The Russian cyberattacks that targeted last year’s U.S. presidential elections were as much about wanting to keep Hillary Clinton out of the White House as about proving to the world that the Kremlin was capable of pulling off this feat, a leading Russian expert on cybersecurity said Monday. “Russian hackers deliberately tried to weaken positions of Hillary Clinton,” said Andrei Soldatov, author of a 2015 book on the Kremlin’s cyberwars against its critics. “She was seen as Russia’s enemy No. 1, a person who inspired Moscow protests [against President Vladimir Putin], a person who would harm Russia the most.” But Moscow may have miscalculated the fallout of its intrusion, which has so far led to resignation of a high-ranking U.S. official, congressional investigations and a bipartisan circling of the wagons around the need to protect the integrity of America’s democracy, several leading Russia experts said.
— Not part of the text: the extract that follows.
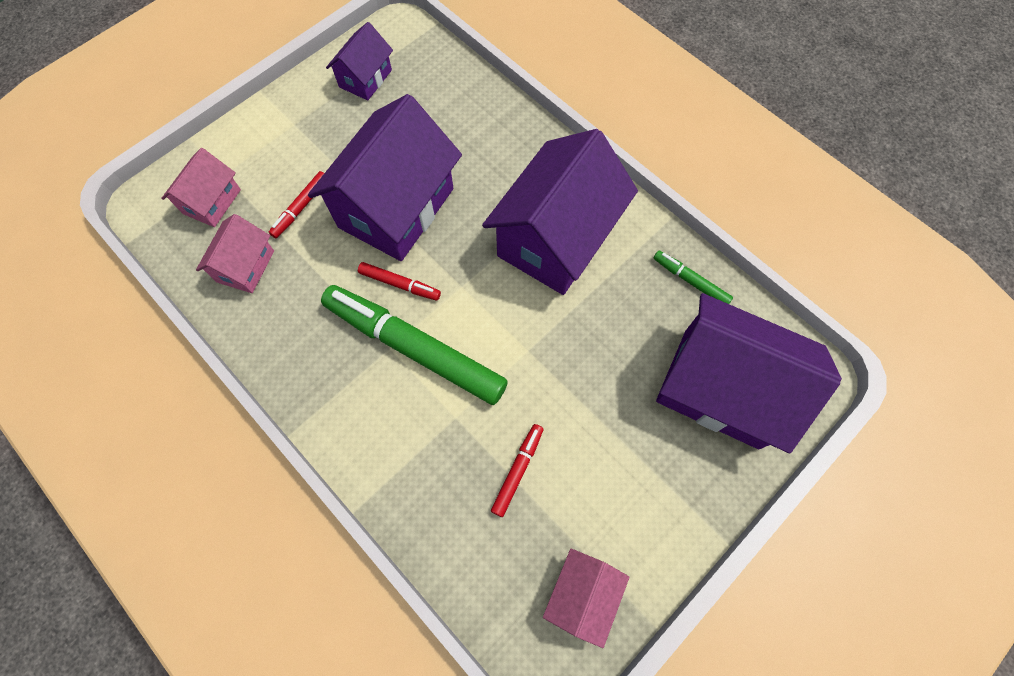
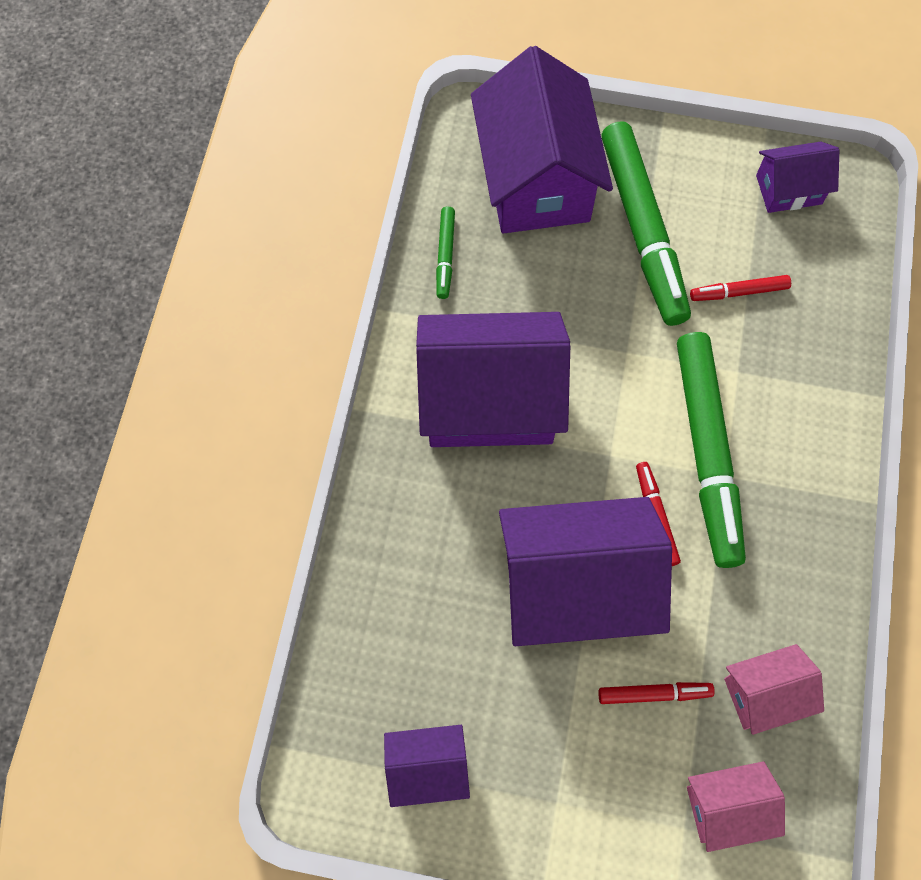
camera: 125 degrees left, 0 degrees up
(582, 594) = (788, 190): pink house -> purple house
(622, 437) = (643, 229): none -> green marker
“The blowback has been very strong,” William Courtney, an adjunct senior fellow at the Rand Corp., said in an interview as the House Intelligence Committee opened hearings into allegations of Russian hacking into the 2016 presidential campaign. “The story has magnified more than the Russians expected,” Courtney said.
Traditionally, former Soviet governments were reluctant to get involved in the internal politics of America because of the risk of possible retaliation. “But Putin has been willing to do that and to take extra risks,” said Courtney, a former U.S. ambassador to Georgia and onetime presidential special assistant for Russia, Ukraine, and Eurasia.